TASK TO CARRY OUT: Copy the lines in these records word for word, leaving out the pictures.

SOURCE MATERIAL:
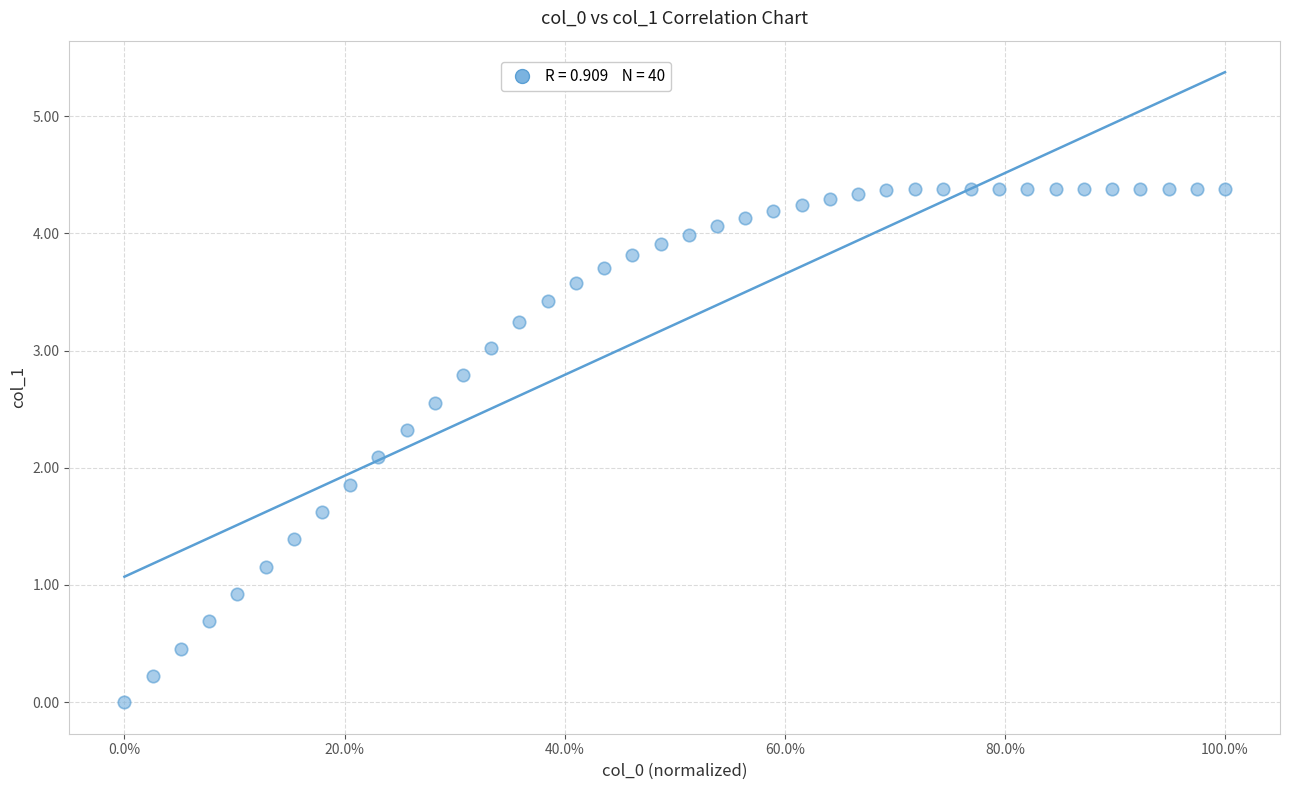

What is the range of X values (max minus min)?

1.0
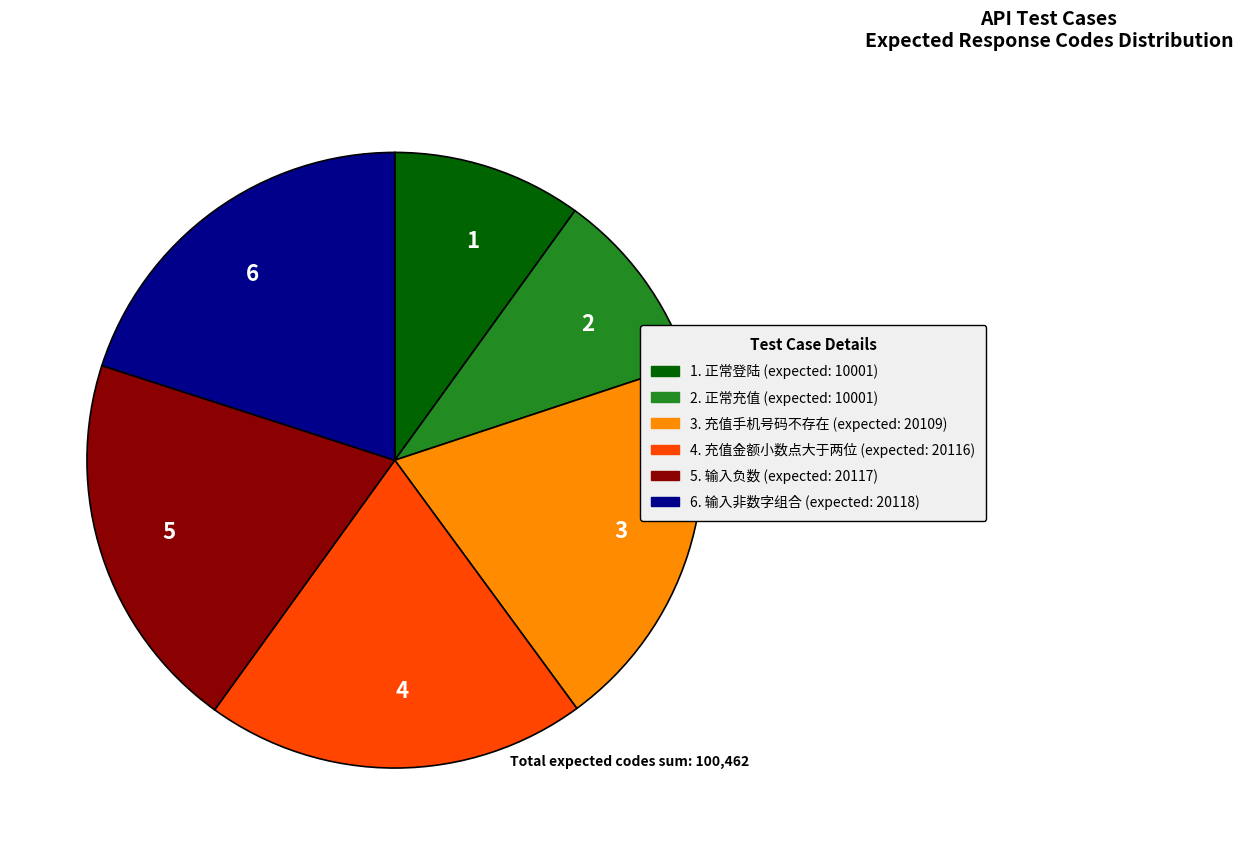

What is the ratio of the value at 4 to the value at 6?

1.0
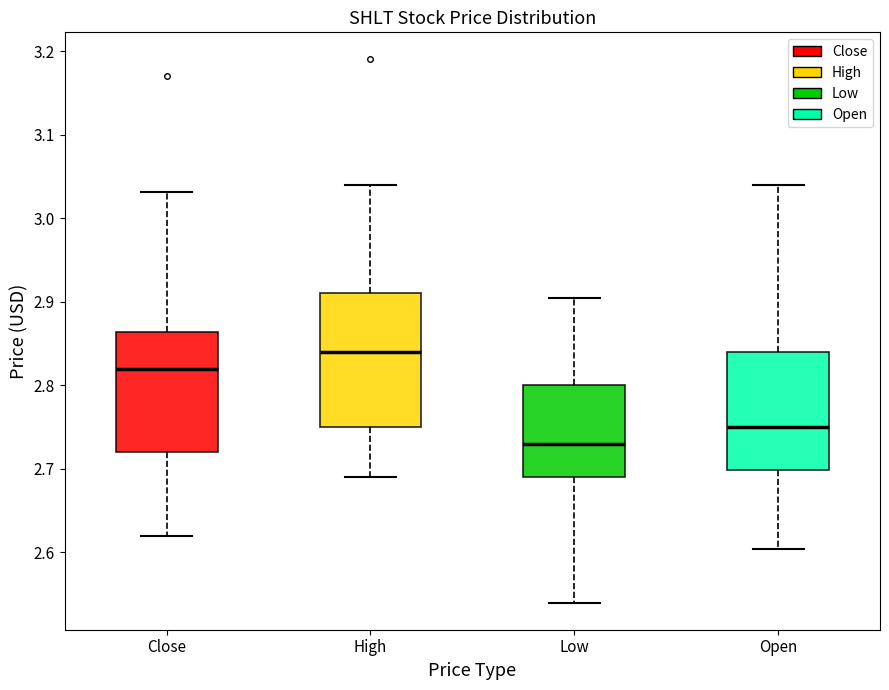

Where is the upper edge of the box for Close on the y-axis? The values are not printed on the chart, so give them approximately, as read against the axis.

2.86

RESULT BELOW:
What is the range of X values (max minus min)?

1.0

What is the ratio of the value at 4 to the value at 6?

1.0

Where is the upper edge of the box for Close on the y-axis? The values are not printed on the chart, so give them approximately, as read against the axis.

2.86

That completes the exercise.